Essa mistura inseparável entre vida e arte que parece subsistir à prova da passagem do tempo nas mídias sociais conspira para que a literatura permaneça em sua posição aprioristicamente imaterial, que não deve ser conspurcada por aspectos comerciais ou mesmo que não possa ser profissionalizada, tornando-se motivo de sustentação financeira de quem a faz, com o preço de não ser literatura, de ser outra coisa qualquer que não seja literatura verdadeira. Comparada com o negócio das artes plásticas, da música popular ou do cinema, por exemplo, onde artistas sobrevivem de sua produção (e até enriquecem) não pertence a 2013 mas a 1787, ano da publicação do livro de Goethe.
E no entanto, não se suicidam.
Tenho uma teoria a respeito, vaga como provavelmente é vago este artigo: não se suicidam porque não estão mais sozinhos, porque agora têm com quem falar. Não são muitos, apenas uns cinco ou seis amigos que comentam a cada vitupério essencial de um, que retribui ao brado retumbante de outro, e assim vão, nessa pequena cadeia inconsútil de almas de outrora, perdidas no presente desses espasmos e frêmitos digitais de Facebook. Às vezes brigam entre si.

(DADOS FORNECIDOS)
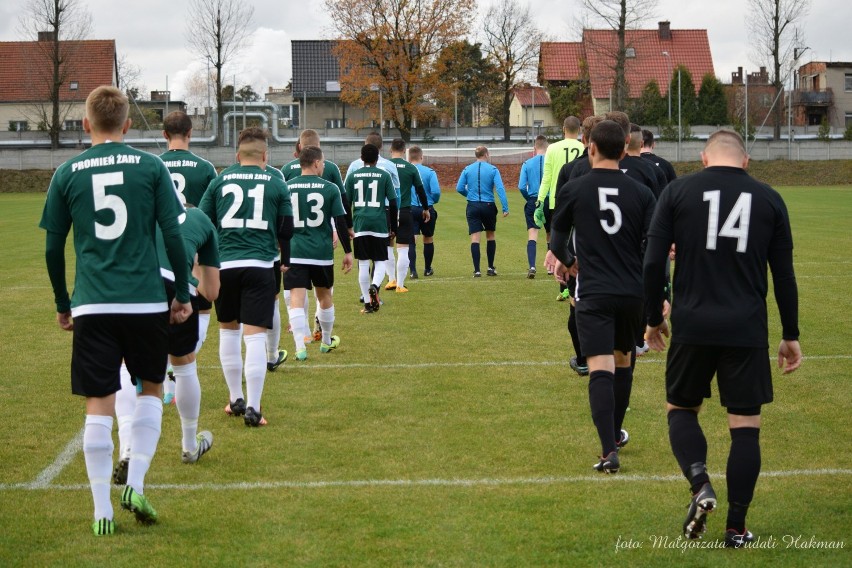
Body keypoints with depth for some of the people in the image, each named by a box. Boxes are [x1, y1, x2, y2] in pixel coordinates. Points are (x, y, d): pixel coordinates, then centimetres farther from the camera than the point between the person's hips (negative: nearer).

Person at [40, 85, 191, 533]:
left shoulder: (67, 173, 4)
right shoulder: (150, 167, 1)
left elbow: (53, 248, 7)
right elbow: (173, 235, -2)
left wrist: (62, 305, 18)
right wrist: (183, 294, 8)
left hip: (91, 306, 1)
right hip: (146, 302, 0)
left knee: (98, 406, 4)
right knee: (151, 389, 19)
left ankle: (102, 511, 6)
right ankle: (135, 484, 7)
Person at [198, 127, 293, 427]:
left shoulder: (220, 180, 6)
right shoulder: (276, 183, 4)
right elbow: (286, 229, 8)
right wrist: (284, 261, 26)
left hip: (225, 265, 2)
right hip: (260, 266, -2)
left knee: (228, 330, 18)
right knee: (255, 336, -3)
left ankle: (236, 399, 26)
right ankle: (253, 408, -7)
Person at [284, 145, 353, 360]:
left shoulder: (287, 188, 2)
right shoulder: (330, 189, -2)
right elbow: (341, 222, -3)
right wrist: (347, 251, 6)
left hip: (295, 253, -1)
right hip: (322, 253, 1)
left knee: (296, 300, -5)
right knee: (324, 296, 20)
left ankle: (300, 347, -18)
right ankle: (326, 342, 36)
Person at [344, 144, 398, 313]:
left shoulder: (353, 175, 5)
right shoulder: (384, 175, 1)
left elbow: (346, 203, 5)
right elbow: (393, 202, 0)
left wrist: (348, 226, 15)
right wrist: (393, 227, 9)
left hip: (360, 225, 1)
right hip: (380, 224, -1)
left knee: (363, 264, 6)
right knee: (380, 261, 8)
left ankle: (368, 302, 7)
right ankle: (374, 286, -22)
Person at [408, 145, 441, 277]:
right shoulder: (429, 172, -6)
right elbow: (436, 191, -14)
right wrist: (433, 201, 7)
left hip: (409, 210, 0)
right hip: (427, 209, 0)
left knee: (411, 241, 0)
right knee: (428, 239, 18)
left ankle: (413, 270, -14)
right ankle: (427, 269, 30)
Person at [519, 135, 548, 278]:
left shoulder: (527, 164, 0)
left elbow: (521, 187, -5)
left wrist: (530, 199, 12)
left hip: (532, 203, 0)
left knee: (532, 235, -3)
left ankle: (532, 267, -19)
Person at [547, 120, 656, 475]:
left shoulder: (574, 190, -2)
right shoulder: (641, 193, 2)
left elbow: (557, 239, 12)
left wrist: (565, 261, 34)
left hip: (594, 294, -3)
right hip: (634, 293, 3)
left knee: (600, 369, -9)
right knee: (622, 360, 22)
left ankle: (609, 450, -21)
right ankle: (615, 434, 38)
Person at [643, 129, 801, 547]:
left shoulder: (677, 191, 2)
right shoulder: (769, 199, 7)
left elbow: (653, 262, -1)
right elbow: (784, 274, 8)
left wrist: (654, 319, 12)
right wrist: (790, 335, 16)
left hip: (693, 325, 0)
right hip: (747, 330, 1)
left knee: (681, 409, 17)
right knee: (745, 426, 8)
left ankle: (700, 484, -8)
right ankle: (736, 528, 9)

(PERGUNTAS PARA RESPONDER)
1. Repita, sem nenhuma alteração, a parte do trecho que vai de "Essa mistura inseparável" até "não se suicidam.", com ambas as pontas incluídas.
2. Como fica em inglês esta frase do trecho: "E no entanto, não se suicidam."?
Baseie-se somente no trecho selecionado.

(RESPOSTAS EM ORDEM)
1.
Essa mistura inseparável entre vida e arte que parece subsistir à prova da passagem do tempo nas mídias sociais conspira para que a literatura permaneça em sua posição aprioristicamente imaterial, que não deve ser conspurcada por aspectos comerciais ou mesmo que não possa ser profissionalizada, tornando-se motivo de sustentação financeira de quem a faz, com o preço de não ser literatura, de ser outra coisa qualquer que não seja literatura verdadeira. Comparada com o negócio das artes plásticas, da música popular ou do cinema, por exemplo, onde artistas sobrevivem de sua produção (e até enriquecem) não pertence a 2013 mas a 1787, ano da publicação do livro de Goethe.
E no entanto, não se suicidam.

2. And yet, they do not kill themselves.